If you for example take student self-representation at universities, the structures are very similar in every US university because nobody really cares about experimenting with them. People have other priorities then experimenting with new governance systems.
That’s true. But just because people aren’t motivated, doesn’t mean we should try. It’s possible to create incentives with subsidies, direct payments, etc.
It’s unfortunate that monetary incentives are notoriously vulnerable to being Goodharted into uselessness or worse. You try to offer a bounty on X [undesirable thing], people start [building/breeding] more of them and making a killing.
This is not to say incentives and/or subsidies can never work, only that implementing them effectively is a non-trivial task.
Yeah, it does seem tricky. OpenAI recently tried a unique governance structure and that it is tuning out unpredictable and might be costly in terms of legal fees and malfunction.,
While in theory, you can easily motivate people in politics with money, it tends to corrupt the process.
If you look at what happens in student self-governance, people usually aren’t doing it because they are motivated by money but by ideas.
You have people who are motivated by ideas of inclusion and equity.

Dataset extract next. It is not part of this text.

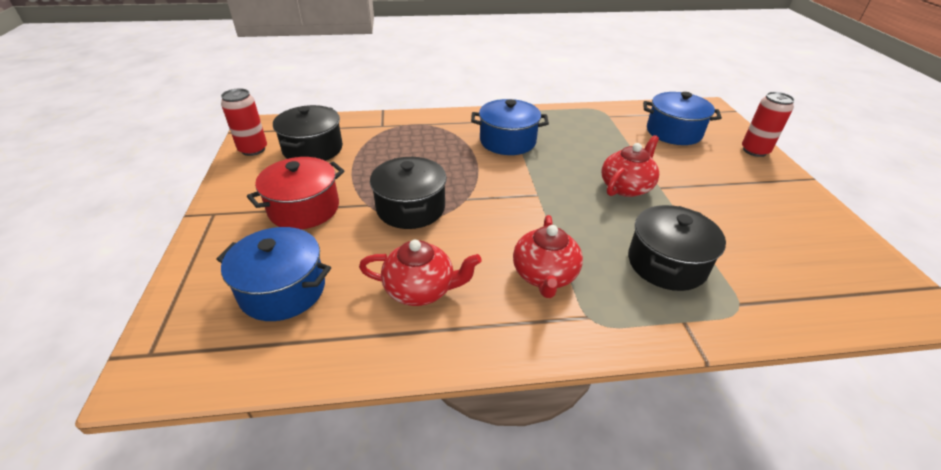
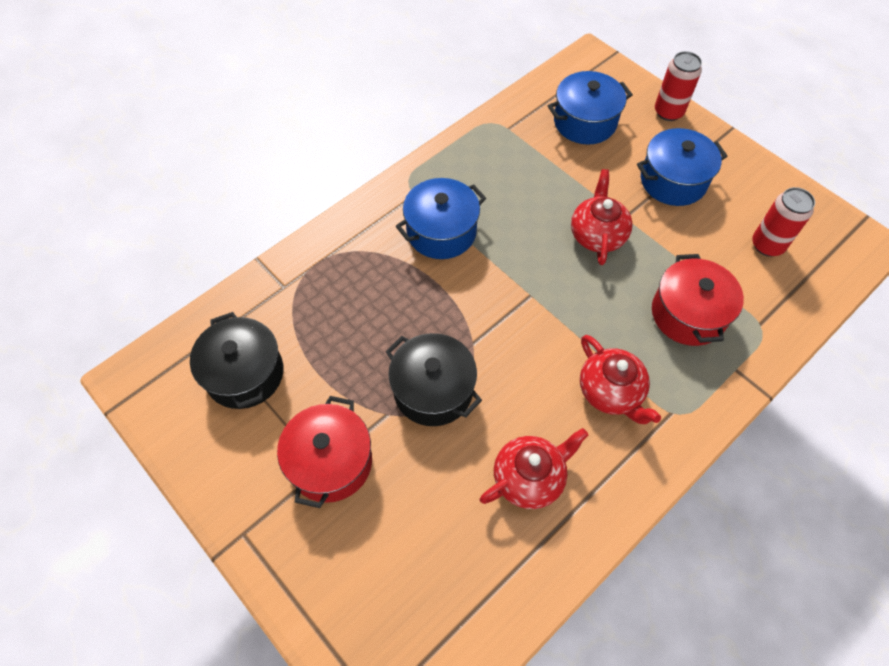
camera: 35 degrees left, 20 degrees up
blue pot [216,227,331,321] -> blue pot moved to [637,128,728,206]
red can [221,88,267,156] -> red can moved to [752,187,815,257]
black pot [628,205,726,291] -> red pot [652,254,744,346]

It’s not because those people direct subsides or direct payments but because their belief in the ideas and they get esteem from their peers for persuing those ends.
To make real progress at governance you would need people who primarily care about governance.
The idea about the American Antarctic base or a governing a village both require a decent amount of political capital to start.
You would need someone who’s both interpersonal skilled, intellectually curious and cares about governance as his most important political end. From there you can start with getting involved in various different government efforts. Then blog about it and provide advice for other people who need to create governance for the institutions they create.
In that way it’s similar to charter cities. An cheaper intermediate stage could be online organizations like World Of WarCraft gaming clans, or internet forums, or project overviews. They are not quite the same, but they are cheap.